Wednesday, April 09, 2025

Frontload your Mornings

I suppose the elephant in the room is the widespread anxiety and panic caused by the current President of the United States. I'm not being an ostrich but I refuse to engage with his bullshit. However, if you are a relatively sensitive person and even if you don't read the news, you will feel this stuff. You will feel the anxiety. This is posted as an antidote to that anxiety. It's about frontloading your mornings with good stuff that will help you deal head on with the stuff that hits you during the day.



Dear Friends and Readers,

I realize that we're bombarded with good advice, from all over, all of the time, and that it becomes overwhelming. The downside of working on oneself or being on a healing journey is the underlying idea that something needs to be fixed, that we're somehow flawed. I don't believe this. I love the idea that we have everything that we need and it's just about accessing it deep inside of each one of use. In these doolally, upside down, unsettling times one of the most helpful things I've found is to frontload my day with useful stuff so that I feel full and strong ready to meet the day. It hasn't been always very easy. For months during the winter I struggled with a morning routine; I wanted to find something that allowed me to do all the things I wanted to do before the work day started. These included walking outside (with dogs), yoga, meditation, writing and some kind of prayer (or gratitude practise).  I'm sharing with you some things that I have found useful, and I hope they might  be useful for you too. If this isn't your bag, please feel free to move on.

1. Greet every day as if it's going to be the best day ever. Simple advice, yes, but actually grounded in science. If you are looking for good things you will find them. (And the opposite applies).

2. Drink a full glass of water before your morning tea or coffee. You will be more dehydrated than you think after 7-8 hours of sleep. (Water of any kind: splash your face or have a shower. It shifts the energy.)

3. Time expands and contracts depending on your perspective. When you are anxious, for example, there never seems to be enough of it. If you are in a flow state (this happens to me on a horse, or walking the dogs in the woods) time stretches out luxuriously. 

4.For a long time during a difficult period of my life, I did kundalini yoga almost every day with Tej in Los Angeles. I hadn't found a practise in the UK that spoke to me until I found this: Yogigems has bite-sized kundalini yoga videos, from 10-30 minutes long and delivered in a clear, warm and organized way. She has the loveliest voice, is a proper kundalini yoga teacher, and doesn't chit-chat annoyingly.
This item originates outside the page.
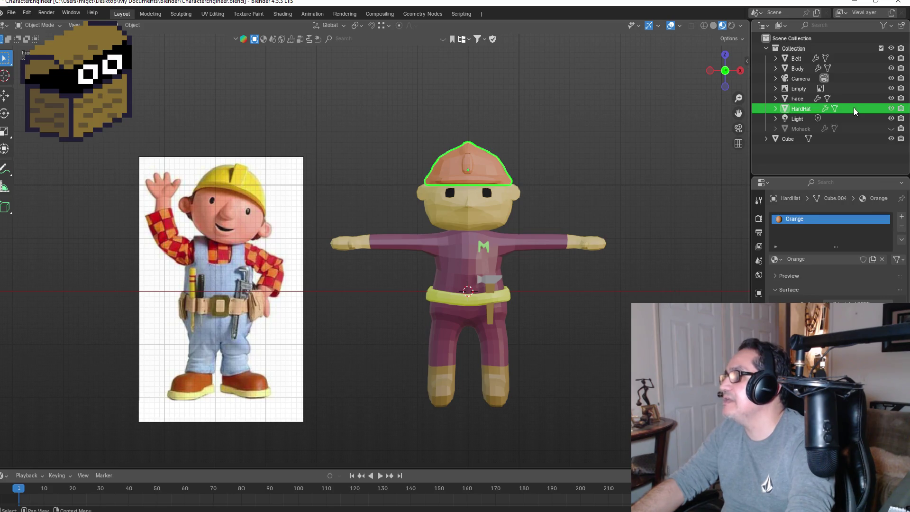
left_click(890, 109)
I find it soothing and useful and its effect is very powerful. I've now done this practise for 10 days without a break and it has taken away the annoying racing thoughts that I've become so used to.

5. Be in nature. The marvelous Mel Robbins says that you shouldn't make any kind of decision until you've walked on it and find this to be true. Out of the door goes a tight, irritated, grumpy person, back comes a calm, happy, connected person. We've been gifted in the UK for the past couple of weeks clear, beautiful, sunny Los Angeles style weather, which has made it very easy to be out in it. There is so much going on! Yesterday we saw Tortoishell butterflies and cowslips on the Berkshire downs. Check out this lovely advice from Michael Mosley about the power of phytoncides.

6. Write down first thing ten things you're grateful for, send love to 2 people you find a little irksome, and sit quietly for five minutes and ask for advice. That's it. 

7. Allow yourself to be outdoors. I read a wonderful account of a man who took his work outside for just an hour a day every day of the year, come rain or shine. 

8. Be here now. This super simple piece of advice from Ram Dass is so clear. Everything happens in this moment. This very moment. Not the past (spoiler: you can't change it) or the future.

9. Greet everyone you meet as you would someone you love. (It helps, miraculously. You can be the change and all that.)

10. Eat some protein. Eggs, avocado, spinach, rye bread make a very good breakfast.

I hope some of this helps you. Take what you need as they say. Go well and peacefully.